Jean Castex, dimanche 24 janvier 2021, s’est félicité que la barre du million de vaccinés en France ait été dépassée. "Je préfère un million que 500.000, ça c’est sûr." Philippe Douste-Blazy explique qu’il faut vacciner les soignants très rapidement, comme c’est le cas en Allemagne ou en Italie. Il critique en partie la stratégie du gouvernement de commencer la vaccination par les Ehpad où les gens ont des problèmes cognitifs. "Les Ehpad avec des gens parfaitement valides, oui."
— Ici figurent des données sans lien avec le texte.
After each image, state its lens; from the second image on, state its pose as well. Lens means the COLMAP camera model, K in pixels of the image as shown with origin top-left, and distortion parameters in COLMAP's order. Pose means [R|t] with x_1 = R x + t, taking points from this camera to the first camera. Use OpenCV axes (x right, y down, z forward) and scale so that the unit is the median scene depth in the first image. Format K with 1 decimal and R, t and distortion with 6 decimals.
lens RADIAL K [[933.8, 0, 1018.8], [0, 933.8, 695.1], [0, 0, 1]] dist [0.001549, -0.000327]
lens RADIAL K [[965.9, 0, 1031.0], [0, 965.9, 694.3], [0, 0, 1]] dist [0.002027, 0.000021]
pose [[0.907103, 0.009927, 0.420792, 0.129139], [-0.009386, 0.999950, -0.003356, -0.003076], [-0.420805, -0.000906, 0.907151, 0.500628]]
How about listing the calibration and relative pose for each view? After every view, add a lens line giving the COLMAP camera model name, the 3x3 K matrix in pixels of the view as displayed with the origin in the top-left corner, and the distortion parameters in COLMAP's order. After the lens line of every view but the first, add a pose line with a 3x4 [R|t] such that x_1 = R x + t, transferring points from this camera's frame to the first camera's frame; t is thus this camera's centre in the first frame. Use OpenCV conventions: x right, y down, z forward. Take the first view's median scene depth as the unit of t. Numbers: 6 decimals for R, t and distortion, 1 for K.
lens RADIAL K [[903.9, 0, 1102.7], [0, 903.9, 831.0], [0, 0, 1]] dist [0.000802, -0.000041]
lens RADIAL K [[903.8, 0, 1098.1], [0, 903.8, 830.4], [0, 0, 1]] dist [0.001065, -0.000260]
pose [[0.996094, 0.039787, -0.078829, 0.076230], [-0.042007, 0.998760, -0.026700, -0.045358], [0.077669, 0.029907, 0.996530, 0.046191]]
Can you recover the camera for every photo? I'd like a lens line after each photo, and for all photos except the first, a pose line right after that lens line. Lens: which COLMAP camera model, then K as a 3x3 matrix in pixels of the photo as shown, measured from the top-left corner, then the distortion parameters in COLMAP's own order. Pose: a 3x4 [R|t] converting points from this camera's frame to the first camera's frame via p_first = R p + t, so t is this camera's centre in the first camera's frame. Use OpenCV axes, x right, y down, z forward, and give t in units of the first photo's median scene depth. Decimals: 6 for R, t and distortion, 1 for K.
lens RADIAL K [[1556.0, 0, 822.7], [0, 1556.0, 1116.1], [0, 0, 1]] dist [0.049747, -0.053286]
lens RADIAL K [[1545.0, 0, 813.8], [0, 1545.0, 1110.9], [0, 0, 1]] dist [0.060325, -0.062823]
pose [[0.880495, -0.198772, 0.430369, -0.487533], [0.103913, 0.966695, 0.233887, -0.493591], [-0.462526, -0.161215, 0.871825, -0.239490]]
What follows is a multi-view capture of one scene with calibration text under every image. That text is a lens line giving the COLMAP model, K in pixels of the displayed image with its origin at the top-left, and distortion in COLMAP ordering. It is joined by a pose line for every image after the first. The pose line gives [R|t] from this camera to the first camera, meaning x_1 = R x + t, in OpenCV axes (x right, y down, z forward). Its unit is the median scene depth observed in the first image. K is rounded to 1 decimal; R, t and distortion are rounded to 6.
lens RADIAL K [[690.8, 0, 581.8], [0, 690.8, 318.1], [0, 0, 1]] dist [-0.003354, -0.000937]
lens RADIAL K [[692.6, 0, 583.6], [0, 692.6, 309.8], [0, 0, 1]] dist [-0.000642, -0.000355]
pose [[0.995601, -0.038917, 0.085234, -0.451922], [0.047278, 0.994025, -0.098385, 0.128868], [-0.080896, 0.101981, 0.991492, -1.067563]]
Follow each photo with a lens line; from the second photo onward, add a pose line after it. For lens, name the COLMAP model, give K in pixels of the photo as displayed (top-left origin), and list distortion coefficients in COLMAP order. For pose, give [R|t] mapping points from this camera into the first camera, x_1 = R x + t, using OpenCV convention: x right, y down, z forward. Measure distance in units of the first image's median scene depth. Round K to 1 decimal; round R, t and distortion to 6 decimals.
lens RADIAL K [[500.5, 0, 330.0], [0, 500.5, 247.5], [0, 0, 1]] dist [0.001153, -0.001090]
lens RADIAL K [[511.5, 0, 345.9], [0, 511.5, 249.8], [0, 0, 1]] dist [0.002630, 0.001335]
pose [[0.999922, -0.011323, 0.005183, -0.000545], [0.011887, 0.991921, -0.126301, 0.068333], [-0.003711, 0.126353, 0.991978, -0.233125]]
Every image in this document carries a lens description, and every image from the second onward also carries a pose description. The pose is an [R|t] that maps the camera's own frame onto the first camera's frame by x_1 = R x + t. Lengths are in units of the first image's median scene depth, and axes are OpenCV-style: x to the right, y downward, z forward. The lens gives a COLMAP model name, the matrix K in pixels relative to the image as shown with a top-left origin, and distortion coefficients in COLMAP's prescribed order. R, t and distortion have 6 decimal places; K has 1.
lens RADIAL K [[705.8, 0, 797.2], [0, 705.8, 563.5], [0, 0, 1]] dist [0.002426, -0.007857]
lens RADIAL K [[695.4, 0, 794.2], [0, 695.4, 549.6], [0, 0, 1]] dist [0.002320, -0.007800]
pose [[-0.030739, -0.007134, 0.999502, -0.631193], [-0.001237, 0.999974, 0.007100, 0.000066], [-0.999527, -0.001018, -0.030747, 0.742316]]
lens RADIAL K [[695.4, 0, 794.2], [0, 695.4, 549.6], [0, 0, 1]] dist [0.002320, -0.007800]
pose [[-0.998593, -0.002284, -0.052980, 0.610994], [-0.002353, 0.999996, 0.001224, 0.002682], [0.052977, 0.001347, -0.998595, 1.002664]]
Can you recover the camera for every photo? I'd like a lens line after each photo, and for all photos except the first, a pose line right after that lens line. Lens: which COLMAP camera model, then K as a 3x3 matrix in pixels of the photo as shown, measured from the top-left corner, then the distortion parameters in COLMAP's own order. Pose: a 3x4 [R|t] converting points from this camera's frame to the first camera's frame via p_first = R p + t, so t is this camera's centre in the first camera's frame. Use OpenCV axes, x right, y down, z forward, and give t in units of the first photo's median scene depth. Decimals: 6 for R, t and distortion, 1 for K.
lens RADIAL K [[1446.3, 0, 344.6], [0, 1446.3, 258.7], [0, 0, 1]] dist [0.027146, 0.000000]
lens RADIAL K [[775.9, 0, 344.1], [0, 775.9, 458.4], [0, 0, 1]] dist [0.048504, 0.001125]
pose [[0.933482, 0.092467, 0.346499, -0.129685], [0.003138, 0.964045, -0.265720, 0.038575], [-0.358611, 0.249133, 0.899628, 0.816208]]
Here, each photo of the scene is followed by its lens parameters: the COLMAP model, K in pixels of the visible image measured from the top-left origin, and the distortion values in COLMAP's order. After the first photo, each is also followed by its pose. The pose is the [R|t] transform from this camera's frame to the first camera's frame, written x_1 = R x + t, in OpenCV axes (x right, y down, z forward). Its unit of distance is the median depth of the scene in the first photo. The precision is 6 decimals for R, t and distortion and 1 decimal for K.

Le variant "nous oblige à mettre les bouchées doubles", explique l’ancien ministre de la Santé, car s’il y a effectivement moins de contaminations par jour par rapport aux pics de 2020, "on voit le nombre d’hospitalisation en réa, monter".
"Il faut isoler de manière extrêmement forte les personnes positives"
Le reconfinement total de la population française semble de plus en plus se profiler à l’horizon. "Là, il y a deux solutions", souligne Philippe Douste-Blazy. "Si on veut que l’économie reprenne il faut, depuis le début dans cette épidémie, taper très vite, très fort." Toutefois, il explique qu’il faut également, une fois ce coup dur passé, baisser "très très très rapidement le nombre de cas, et ensuite vivre normalement".
"Le jour où on va pouvoir baisser à 3.000 ou 4.000 cas par jour, alors ça veut dire que l’épidémie est sous contrôle. Et ce jour-là, il faut diagnostiquer, tracer les personnes et isoler les personnes positives." Pour lui, il faut que les Français acceptent qu’il faut "isoler de manière extrêmement forte les personnes positives", chose mal acceptée par la population et les pouvoirs publiques. Sans cela, "nous ne pourrons pas contenir" le virus. "Depuis le début des temps de l’humanité, il y a des épidémies. Il y aura, dans les années qui suivent, des épidémies. Chaque fois qu’il y a une personne infectée, il faut juste qu’elle ne rencontre pas une autre personne non infectée. C’est le B-A-BA de la médecine infectieuse."
"Il vaut mieux confiner maintenant, de manière courte et assez violente"
Pour lui, "il y aura reconfinement", surtout si "le variant anglais continue comme il est". Quant à savoir quand le reconfinement aura lieu, Philippe Douste-Blazy estime qu’il "vaut mieux confiner maintenant, de manière courte et assez violente et ensuite pouvoir rouvrir le plus rapidement possible". Au contraire, ne rien faire et attendre pourrait conduire à un "confinement du niveau que vous avez eu au mois de mars 2020. C’est une catastrophe sur le plan économique".
L'ancien ministre préconise un reconfinement de 15 jours-3 semaines : "dans le confinement, on voit bien que tous les chiffres baissent de manière drastique immédiatement au bout de 15 jours, souligne-t-il. Pour lui, il s'agirait de réouvertures très réaménagées de ce qu'on appelle les commerces non-essentiels. Ce qui est important, c'est de laisser les enfants à l'école, car aujourd'hui, rien ne nous fait dire qu'il y a plus de contaminations. Mais si le variant devait toucher les enfants, alors il faudra laisser les écoles fermées".
"Faut-il arrêter le monde entier parce que les gens qui meurent de cette maladie ont plus de 81 ans ? C'est une vraie question"
Sur le choix d'un confinement ciblé pour les personnes les plus âgées et les personnes fragiles, "c'est ce que je pense depuis le début ! affirme Philippe Douste-Blazy. La moyenne d'âge des personnes qui meurent est de plus de 80 ans, rappelle-t-il, faut-il arrêter le monde entier parce que les gens qui meurent de cette maladie ont plus de 81 ans ? C'est une vraie question, estime-t-il. Je pense qu'il vaut mieux d'abord protéger au maximum les personnes à risque et laisser surtout l'économie des plus jeunes ! Il y a deux variants, mais il y en aura peut-être un troisième, un quatrième...".